The other thing that I still hold on to until this day is what a great equaliser Bikram is. Everyone from beginners to advanced students performs the same sequence and no matter how well-executed your postures are, due to the insane heat, you’re all suffering in the exact same way. ‘Normal’ yoga just doesn’t have that and as a result there’s a lot of envious looking around at other peoples practice without knowing how many endless hours or years have informed it. That might be just as dangerous as Bikram’s heat is.

What made me quit in the end wasn’t injury, although I had pulled my hamstrings pretty savagely on two separate occasions in those studios. My decision was ultimately informed by two very different experiences that occurred around the same. The first, was practicing yoga in a ‘cold’ environment for the first time since my very first class and realising that I was actually more flexible if I worked with my own internal body heat as opposed to the external heat of a Bikram studio.

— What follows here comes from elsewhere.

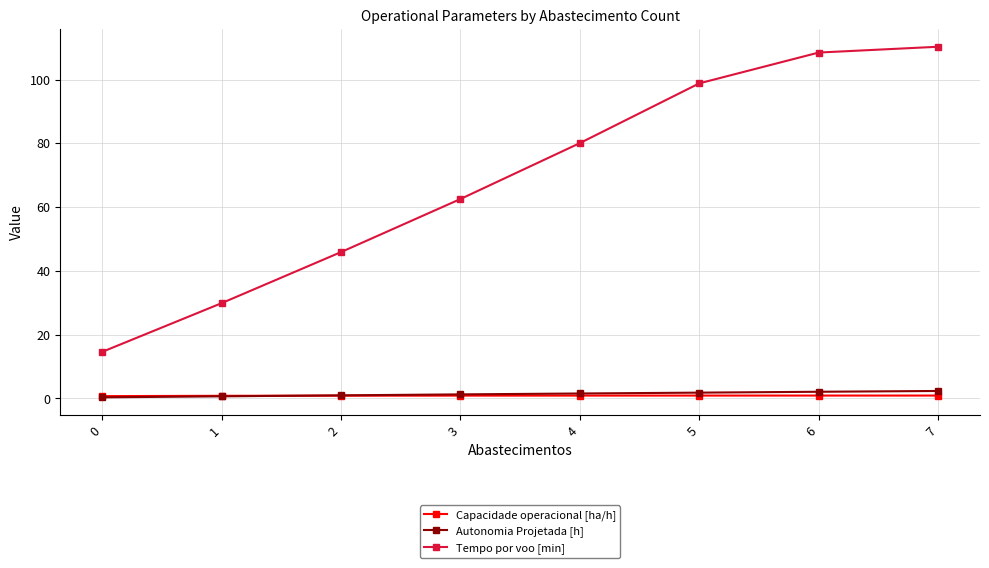

What is the sum of all Autonomia Projetada [h] values?

11.0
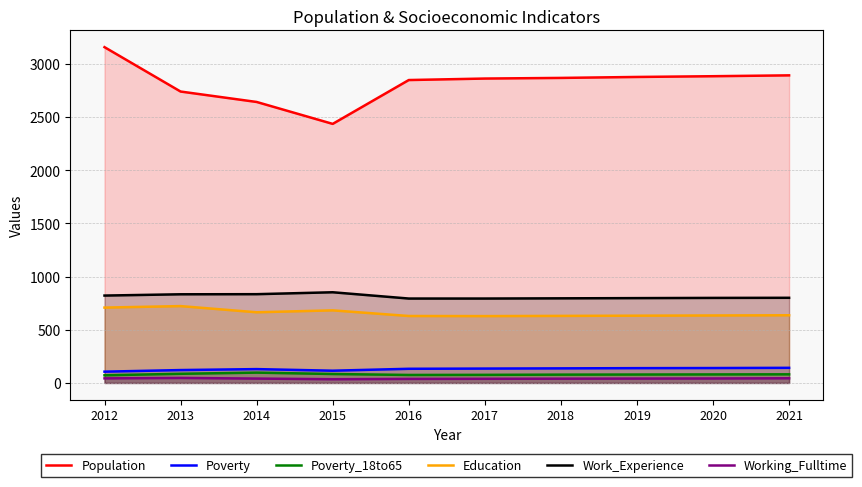

How many distinct data groups are displayed?

6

At the time, I had no explanation for this, but I now suspect that the extreme heat would often place my body under stress, making it tense up and preventing my muscles from ever relaxing completely.

The second was that I had, at this point, had a relapse in depression. In what was to be my very last hot yoga class, a teacher who I actually couldn’t stand much as she clearly didn’t enjoy teaching yoga, pressed her thumb on the space between my eyebrows while I was in Savasana. This released all the tension I had been holding there, in the form of a frown, at once. It sent an electric shock wave through my body that spread from my third eye space to the tips of my fingers and toes. In Switzerland, they say that “even the blind chicken finds a piece of corn every once in a while” – well, this was hers. I walked out of that class for the first time realising that this practice could serve more than just my physical body – it might just help keep me off antidepressants for good and so I left to seek out a yoga with more depth.